Not the one to give up on her loved ones so easily, the final-year nursing student decided to take care of them herself. Covering every exposed part of her body in trash bags and wearing a mask, she set to the task of single-handedly taking care of them.
She would wear socks, cover them with trash bags, tied them in a knot, put on a pair of rubber boots and then finally cover them with another set of trash bags over the boots. She would then wear plastic jacket and several pairs of gloves, cover her hair in stockings and cover that with another trash bags and finish off her "uniform" with a mask firmly in place.

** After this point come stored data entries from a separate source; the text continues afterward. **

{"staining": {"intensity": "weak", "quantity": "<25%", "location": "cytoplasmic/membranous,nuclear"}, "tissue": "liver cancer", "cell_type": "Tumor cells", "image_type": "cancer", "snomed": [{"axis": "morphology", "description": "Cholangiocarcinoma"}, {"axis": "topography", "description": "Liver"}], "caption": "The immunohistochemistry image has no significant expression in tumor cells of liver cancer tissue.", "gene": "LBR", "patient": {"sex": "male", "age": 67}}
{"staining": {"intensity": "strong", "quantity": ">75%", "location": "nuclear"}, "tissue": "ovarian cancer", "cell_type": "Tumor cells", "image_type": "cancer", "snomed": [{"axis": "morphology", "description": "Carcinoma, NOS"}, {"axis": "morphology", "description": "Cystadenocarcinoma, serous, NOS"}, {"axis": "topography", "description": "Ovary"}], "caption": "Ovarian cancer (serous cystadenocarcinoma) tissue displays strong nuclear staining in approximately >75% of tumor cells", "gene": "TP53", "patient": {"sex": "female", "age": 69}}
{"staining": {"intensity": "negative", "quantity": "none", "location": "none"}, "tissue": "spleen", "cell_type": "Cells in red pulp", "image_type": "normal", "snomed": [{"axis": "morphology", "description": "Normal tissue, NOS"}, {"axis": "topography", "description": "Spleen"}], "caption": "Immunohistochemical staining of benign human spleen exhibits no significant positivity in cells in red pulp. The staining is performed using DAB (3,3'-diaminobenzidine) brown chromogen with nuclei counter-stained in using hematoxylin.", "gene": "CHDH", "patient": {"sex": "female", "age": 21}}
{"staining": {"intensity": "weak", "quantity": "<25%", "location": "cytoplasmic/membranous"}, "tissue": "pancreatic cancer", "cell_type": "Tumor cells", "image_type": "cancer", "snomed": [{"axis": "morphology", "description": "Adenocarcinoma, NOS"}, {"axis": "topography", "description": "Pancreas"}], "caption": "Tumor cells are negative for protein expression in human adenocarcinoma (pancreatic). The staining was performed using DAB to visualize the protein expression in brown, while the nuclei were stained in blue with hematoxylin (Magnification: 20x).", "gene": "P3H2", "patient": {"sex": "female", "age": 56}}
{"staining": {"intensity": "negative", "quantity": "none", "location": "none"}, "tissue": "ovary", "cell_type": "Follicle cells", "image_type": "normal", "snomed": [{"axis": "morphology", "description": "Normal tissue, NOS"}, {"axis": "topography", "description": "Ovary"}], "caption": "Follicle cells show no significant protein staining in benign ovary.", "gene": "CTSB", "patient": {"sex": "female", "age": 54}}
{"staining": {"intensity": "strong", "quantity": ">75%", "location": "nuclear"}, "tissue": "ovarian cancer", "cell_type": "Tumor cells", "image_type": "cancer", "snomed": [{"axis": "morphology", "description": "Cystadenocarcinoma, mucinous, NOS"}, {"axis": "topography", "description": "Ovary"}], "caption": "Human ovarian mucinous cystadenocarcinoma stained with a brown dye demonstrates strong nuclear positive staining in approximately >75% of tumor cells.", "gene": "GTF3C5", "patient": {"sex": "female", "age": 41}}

She put each one of her family members in an individual room, fed them, cleaned them and gave them medications that she obtained from the local pharmacy. She would often call her local doctor for consultation as well; the doctor refused to come personally.
"I cried many times," she said. "I said 'God, you want to tell me I'm going to lose my entire family?'"
Kekula got her answer when one by one her family members started showing signs of improvement. She could not save her cousin, but the other three members of her family recovered in time.
Her success story started spreading and international aid workers heard about Kekula's "trash bag method." They started teaching it to other West Africans who can't get into hospitals and don't have protective gear of their own.
"Essentially this is a tale of how communities are doing things for themselves," says UNICEF spokeswoman Sarah Crowe.
Ebola virus disease, aka Ebola hemorrhagic fever, was declared “one of the most virulent viral diseases known to humankind” by the World Health Organization.
So far, no medical cure for Ebola has been found. And while an experimental treatment ZMapp is around, there is no proof that it cures the Ebola disease.
Patients are mostly quarantined and their symptoms are controlled through oral or intravenous fluids containing electrolytes.